Prima fare, poi parlare
Ci sono due tipologie di Società delle quali non mi fido. Quelle che cambiano spesso allenatore e quelle che curano in modo ossessivo la comunicazione. Un Club serio cambia allenatore ogni tre anni, non tre allenatori l’anno (è successo). La mancanza di continuità nella guida tecnica è un segnale di idee poco chiare, pianificazione approssimativa, mancanza di programmazione. Spesso è indice di presunzione, o addirittura di arroganza. Quella di chi sale in cattedra per giudicare. Ai dirigenti non passa neanche per l’anticamera del cervello di poter avere qualche responsabilità. Si sentono al riparo da ogni critica, impegnati come sono nel loro giochino preferito: il tiro all’allenatore. Che viene impallinato ogni trimestre, come a scuola. Poi ci sono le Società che vivono di comunicazione. Per carità, alla larga anche da quelle. Un comunicato-stampa al giorno. Una conferenza-stampa alla settimana. Li vedi, gli occhi del presidente, che brillano quando si accendono le telecamere o quando partono i flash dei fotografi. Dice: ma la comunicazione è importante. Verissimo! La comunicazione oggi è una parte fondamentale dell’attività societaria. Ma bisogna rispettare la cronologia. Prima si agisce, ovvero si fa. Poi si parla, ovvero si comunica ciò che si è fatto.

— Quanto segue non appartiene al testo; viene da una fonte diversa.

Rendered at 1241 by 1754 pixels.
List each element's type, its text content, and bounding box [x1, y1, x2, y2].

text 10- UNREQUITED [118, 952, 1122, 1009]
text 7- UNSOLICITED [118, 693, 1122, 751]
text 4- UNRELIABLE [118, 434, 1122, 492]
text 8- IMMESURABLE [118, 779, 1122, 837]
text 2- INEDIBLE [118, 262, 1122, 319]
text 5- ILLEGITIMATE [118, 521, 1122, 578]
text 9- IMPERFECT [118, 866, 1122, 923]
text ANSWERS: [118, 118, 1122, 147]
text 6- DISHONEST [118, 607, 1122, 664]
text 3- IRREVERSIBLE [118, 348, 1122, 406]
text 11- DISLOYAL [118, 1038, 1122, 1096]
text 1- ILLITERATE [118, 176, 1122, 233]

Questa tipologia di Società invece tende a invertire i fattori, cioè a parlare senza agire. Comunicare diventa più importante che fare, le conferenze stampa contano più dell’organizzazione. Bla bla bla, annunci anche roboanti, purché se ne parli. Poi vai a vedere cosa c’è dietro la facciata e scopri la verità: sotto il vestito niente. La vera vita di un Club è quando i taccuini dei giornalisti sono chiusi.
NB: nelle due tipologie rientrano moltissime società italiane? Addirittura quasi tutte? Non ci avevo pensato.